Pour comprendre la rigidité de ce couple, converti au salafisme, la cour a eu l’éclairage de l'anthropologue Dounia Bouzar, spécialiste de la radicalisation. Pour elle, cette pratique a conduit à la mort d'Hafsa ."Les salafistes voient le diable partout. Leurs enfants n'ont pas le droit de s'amuser, d'écouter de la musique, de s'éveiller à la vie. Les droits de l'enfant sont bafoués avec le salafisme.  Il faudrait que les travailleurs sociaux soient formés pour appréhender ce milieu très fermé et qui sait très bien maquiller ses véritables intentions." explique Dounia Bouzar.

Des services sociaux défaillants ?

Au delà des actes reprochés aux parents, convertis au salafisme, ce procès pose également la question de la défaillance des services sociaux. Car Hafsa aurait pu être sauvée si la chaîne des responsabilités n'avait pas déraillé. En effet, à deux mois, l'enfant qui a déjà été conduite deux fois aux urgences, est placée en pouponnière. Elle y restera 10 mois. Mais l’enquête pour maltraitance est classée sans suite et la juge des enfants décide du retour du bébé chez ses parents, retour assorti d'une AEMO, aide éducative en milieu ouvert, le 5 octobre 2016.  

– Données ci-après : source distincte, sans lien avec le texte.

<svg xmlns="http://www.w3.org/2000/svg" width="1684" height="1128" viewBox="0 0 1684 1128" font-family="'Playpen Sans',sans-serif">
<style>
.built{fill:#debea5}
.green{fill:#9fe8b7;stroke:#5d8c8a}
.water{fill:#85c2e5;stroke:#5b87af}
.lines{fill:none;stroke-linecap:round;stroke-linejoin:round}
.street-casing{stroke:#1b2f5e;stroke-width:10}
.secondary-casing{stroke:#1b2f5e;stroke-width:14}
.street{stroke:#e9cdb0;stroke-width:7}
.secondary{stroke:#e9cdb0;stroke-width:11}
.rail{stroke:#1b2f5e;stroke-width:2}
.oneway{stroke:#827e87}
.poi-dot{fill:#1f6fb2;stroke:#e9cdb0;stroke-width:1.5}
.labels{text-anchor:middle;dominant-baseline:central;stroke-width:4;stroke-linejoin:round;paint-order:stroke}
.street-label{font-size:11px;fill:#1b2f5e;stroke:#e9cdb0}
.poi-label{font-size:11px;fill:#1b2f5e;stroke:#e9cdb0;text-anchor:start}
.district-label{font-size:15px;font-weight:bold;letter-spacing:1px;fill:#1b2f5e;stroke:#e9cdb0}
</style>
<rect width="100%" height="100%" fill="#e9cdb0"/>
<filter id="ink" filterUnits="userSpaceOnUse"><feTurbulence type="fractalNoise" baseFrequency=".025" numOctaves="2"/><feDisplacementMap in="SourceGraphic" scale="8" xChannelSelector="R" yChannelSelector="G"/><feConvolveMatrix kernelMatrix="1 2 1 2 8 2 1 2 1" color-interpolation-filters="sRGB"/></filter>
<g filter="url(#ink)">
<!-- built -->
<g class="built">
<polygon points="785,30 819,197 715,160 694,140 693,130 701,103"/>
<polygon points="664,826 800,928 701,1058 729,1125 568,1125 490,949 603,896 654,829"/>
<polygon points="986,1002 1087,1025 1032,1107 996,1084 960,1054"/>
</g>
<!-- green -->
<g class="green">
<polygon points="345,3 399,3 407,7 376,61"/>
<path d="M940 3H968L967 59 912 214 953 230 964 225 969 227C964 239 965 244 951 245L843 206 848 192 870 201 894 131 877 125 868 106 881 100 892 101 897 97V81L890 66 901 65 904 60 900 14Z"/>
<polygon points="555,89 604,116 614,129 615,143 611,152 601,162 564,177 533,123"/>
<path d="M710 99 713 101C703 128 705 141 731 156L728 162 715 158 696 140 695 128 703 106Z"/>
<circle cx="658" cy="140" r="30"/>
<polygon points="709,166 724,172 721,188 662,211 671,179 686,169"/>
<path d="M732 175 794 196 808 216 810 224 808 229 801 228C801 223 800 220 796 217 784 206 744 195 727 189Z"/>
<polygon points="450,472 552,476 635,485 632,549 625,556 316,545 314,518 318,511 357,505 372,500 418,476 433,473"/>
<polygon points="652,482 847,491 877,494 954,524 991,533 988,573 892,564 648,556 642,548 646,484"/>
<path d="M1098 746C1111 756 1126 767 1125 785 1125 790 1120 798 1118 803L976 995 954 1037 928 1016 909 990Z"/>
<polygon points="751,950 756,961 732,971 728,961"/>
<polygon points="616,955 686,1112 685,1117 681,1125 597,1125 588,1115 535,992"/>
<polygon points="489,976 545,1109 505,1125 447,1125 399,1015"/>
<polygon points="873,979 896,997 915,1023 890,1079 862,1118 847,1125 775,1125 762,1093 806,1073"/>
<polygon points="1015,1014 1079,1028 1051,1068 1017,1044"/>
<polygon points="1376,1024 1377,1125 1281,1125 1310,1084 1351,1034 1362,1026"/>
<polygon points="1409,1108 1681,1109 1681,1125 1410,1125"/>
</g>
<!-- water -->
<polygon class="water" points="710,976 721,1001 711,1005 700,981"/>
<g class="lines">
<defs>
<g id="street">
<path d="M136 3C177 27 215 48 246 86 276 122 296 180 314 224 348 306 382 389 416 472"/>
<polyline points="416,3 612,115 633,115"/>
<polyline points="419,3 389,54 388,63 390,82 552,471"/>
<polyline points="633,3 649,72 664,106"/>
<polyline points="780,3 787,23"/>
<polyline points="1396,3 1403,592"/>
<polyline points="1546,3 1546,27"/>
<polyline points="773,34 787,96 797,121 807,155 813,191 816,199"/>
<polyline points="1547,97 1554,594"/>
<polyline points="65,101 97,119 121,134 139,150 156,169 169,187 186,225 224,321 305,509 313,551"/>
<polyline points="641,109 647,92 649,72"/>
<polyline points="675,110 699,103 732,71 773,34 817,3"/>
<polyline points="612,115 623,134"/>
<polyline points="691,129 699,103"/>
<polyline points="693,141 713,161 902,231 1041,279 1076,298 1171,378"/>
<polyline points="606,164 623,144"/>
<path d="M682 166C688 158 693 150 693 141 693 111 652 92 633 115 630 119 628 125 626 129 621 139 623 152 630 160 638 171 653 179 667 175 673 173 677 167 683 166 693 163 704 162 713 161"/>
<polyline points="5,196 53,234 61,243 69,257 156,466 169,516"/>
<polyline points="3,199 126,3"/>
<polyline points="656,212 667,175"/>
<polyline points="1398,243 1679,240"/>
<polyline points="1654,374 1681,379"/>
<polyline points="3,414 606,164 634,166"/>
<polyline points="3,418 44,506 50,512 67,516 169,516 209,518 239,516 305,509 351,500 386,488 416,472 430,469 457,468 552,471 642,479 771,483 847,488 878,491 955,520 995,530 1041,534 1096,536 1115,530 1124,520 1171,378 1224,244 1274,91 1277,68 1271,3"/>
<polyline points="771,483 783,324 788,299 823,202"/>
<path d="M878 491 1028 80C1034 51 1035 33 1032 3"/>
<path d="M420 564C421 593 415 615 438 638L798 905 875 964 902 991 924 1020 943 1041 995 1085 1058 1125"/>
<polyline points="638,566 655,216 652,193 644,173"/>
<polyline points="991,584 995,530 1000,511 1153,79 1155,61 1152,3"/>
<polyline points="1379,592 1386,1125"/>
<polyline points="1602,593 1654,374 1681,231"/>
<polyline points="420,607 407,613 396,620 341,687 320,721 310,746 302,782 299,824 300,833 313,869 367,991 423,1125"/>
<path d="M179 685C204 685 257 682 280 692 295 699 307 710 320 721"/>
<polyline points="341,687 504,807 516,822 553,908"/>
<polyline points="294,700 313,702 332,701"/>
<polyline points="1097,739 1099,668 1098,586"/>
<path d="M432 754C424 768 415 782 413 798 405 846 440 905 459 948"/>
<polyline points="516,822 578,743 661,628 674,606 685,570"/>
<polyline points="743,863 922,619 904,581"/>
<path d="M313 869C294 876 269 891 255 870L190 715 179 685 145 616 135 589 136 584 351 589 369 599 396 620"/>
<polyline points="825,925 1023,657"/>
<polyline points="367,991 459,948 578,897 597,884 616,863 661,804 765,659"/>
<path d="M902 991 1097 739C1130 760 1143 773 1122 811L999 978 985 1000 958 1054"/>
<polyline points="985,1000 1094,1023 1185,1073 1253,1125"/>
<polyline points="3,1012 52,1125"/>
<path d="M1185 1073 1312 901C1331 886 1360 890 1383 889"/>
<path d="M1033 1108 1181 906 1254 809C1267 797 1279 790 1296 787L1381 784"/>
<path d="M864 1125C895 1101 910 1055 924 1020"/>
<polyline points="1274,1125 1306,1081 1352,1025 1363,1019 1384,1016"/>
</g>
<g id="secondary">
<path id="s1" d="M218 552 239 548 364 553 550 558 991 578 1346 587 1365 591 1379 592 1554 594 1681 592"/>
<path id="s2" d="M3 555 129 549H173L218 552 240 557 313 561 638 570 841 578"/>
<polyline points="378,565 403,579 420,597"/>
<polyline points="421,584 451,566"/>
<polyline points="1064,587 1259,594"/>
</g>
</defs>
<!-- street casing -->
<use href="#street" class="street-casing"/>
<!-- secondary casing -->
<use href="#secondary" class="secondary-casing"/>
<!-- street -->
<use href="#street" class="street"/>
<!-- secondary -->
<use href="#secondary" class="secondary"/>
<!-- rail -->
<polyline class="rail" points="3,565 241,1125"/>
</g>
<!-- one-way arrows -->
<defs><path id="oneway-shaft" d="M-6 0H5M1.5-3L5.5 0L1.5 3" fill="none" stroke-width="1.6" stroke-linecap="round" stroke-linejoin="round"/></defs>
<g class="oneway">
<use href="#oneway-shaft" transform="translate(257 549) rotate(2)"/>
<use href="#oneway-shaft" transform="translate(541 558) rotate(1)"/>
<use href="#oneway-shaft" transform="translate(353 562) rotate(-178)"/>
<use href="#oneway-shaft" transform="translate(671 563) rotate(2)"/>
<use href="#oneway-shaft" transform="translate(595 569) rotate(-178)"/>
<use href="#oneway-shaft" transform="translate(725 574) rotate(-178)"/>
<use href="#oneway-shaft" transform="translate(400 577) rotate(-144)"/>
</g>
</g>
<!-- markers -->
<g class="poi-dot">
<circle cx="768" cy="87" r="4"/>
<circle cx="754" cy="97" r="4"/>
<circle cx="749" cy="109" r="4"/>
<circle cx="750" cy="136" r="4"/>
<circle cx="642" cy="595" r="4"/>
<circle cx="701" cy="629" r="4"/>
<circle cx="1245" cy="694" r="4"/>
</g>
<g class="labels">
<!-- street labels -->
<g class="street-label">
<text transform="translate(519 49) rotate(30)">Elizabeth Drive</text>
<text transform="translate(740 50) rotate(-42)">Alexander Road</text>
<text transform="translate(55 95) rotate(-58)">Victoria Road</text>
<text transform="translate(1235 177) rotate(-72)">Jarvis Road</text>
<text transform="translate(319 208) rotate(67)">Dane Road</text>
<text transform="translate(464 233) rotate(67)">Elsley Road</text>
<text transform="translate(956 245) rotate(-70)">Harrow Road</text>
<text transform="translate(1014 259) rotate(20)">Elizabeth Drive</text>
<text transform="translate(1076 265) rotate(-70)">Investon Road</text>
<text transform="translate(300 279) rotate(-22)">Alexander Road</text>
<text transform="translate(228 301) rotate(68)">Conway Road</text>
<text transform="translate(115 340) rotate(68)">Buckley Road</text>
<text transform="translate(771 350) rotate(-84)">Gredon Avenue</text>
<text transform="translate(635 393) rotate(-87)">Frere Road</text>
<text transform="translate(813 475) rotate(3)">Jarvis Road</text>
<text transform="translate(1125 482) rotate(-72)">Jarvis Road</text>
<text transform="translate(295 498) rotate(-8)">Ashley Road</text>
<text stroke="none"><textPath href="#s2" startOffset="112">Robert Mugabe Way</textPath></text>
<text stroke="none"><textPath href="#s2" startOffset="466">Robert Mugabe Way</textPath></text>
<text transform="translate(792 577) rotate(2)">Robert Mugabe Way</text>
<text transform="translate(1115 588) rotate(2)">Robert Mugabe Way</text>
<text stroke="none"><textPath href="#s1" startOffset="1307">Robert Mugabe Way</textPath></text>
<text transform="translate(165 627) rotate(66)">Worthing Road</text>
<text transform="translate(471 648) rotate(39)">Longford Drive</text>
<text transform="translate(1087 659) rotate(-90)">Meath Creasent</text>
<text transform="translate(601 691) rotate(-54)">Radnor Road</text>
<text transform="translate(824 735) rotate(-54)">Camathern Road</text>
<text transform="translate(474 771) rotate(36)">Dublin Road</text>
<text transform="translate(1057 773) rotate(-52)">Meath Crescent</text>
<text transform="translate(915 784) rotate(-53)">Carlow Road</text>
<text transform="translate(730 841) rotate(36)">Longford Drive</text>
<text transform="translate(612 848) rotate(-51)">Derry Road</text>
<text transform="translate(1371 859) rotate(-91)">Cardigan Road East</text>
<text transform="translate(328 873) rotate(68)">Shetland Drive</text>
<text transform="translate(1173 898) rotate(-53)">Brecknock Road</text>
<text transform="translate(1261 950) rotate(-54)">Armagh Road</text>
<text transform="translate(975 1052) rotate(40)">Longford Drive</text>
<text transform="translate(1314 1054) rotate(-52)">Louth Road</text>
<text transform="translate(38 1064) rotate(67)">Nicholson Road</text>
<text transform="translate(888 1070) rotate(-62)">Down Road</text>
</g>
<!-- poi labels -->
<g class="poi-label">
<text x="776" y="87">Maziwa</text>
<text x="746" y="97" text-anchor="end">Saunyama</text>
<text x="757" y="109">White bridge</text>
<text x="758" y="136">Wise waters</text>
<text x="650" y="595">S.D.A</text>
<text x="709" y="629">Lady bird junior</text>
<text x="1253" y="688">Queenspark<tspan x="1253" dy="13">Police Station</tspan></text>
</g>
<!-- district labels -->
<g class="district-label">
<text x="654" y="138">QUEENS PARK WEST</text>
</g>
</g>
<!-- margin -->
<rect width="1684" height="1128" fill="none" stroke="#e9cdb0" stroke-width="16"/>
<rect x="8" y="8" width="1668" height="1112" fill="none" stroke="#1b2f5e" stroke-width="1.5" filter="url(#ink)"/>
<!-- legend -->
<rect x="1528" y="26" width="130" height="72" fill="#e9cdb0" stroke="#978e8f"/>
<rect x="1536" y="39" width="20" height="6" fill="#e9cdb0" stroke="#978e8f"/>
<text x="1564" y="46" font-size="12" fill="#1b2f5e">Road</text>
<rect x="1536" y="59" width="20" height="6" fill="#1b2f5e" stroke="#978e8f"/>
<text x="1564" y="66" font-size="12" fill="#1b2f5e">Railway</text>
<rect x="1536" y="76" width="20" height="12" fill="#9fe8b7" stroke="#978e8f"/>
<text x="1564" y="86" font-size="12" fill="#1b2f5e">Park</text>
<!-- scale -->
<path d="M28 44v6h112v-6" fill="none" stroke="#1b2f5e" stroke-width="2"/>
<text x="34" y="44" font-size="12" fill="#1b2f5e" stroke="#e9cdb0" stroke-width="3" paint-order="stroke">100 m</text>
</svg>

La mère d'Hafsa, de dos, à son arrivée dans la salle de la cour d'assises
La mère d'Hafsa, de dos, à son arrivée dans la salle de la cour d'assises © Radio France - Véronique Pueyo

Au total, une quinzaine de professionnels, médecins, puéricultrices, éducateurs, travailleurs sociaux ont travaillé sur le dossier d'Hafsa. Le 19 janvier 2017, ils se sont même réunis pour dire leurs inquiétudes, car la médecin de la PMI, Protection Maternelle et Infantile, avait décrit une enfant "inexpressive, signe de grande souffrance et de dépression". Et puis, le père avait toujours une bonne excuse pour les empêcher de voir la petite.

Les services sociaux, pourtant inquiets, ne forcent pas la porte des parents d'Hafsa

Toutefois, aucune décision concrète n'est prise, aucun compte-rendu n'est transmis au juge. Tous ignorent que la famille vit dans un appartement, sans chauffage ni électricité, dans la crasse. Mais tous espèrent "apprivoiser les parents et créer avec eux des liens de confiance pour les aider dans leur parentalité"ont-ils déclaré lors de leurs auditions par la cour, tout en reconnaissant, avec le recul qu'il aurait fallu des mesures renforcées d'AEMO et en expliquant qu'ils manquaient de moyens. Hélas, ils n'ont pas eu le temps de voir Hafsa, elle est morte, 5 mois seulement après son retour chez elle.  

Le verdict attendu mercredi 13 novembre

La grand-mère maternelle d'Hafsa, partie civile dans ce dossier et qui n'a jamais pu voir sa petite-fille, de son vivant, car sa fille avait coupé les ponts avec elle, a dit son désespoir et sa colère, vendredi, à la barre, lors de sa déposition : "J'en veux aux services sociaux, qui m'ont prise pour une folle alors que j'essayais d'alerter car je sentais qu'un drame allait arriver"

Ce matin, la cour entendra une dernière fois les deux accusés sur ce qui s'est passé les jours précédant la mort de leur fille, avant les plaidoiries des parties civiles et le réquisitoire de l'avocate générale. Puis il y aura les plaidoiries de la défense. Le verdict devrait intervenir mercredi. Les parents risquent 30 ans de réclusion criminelle.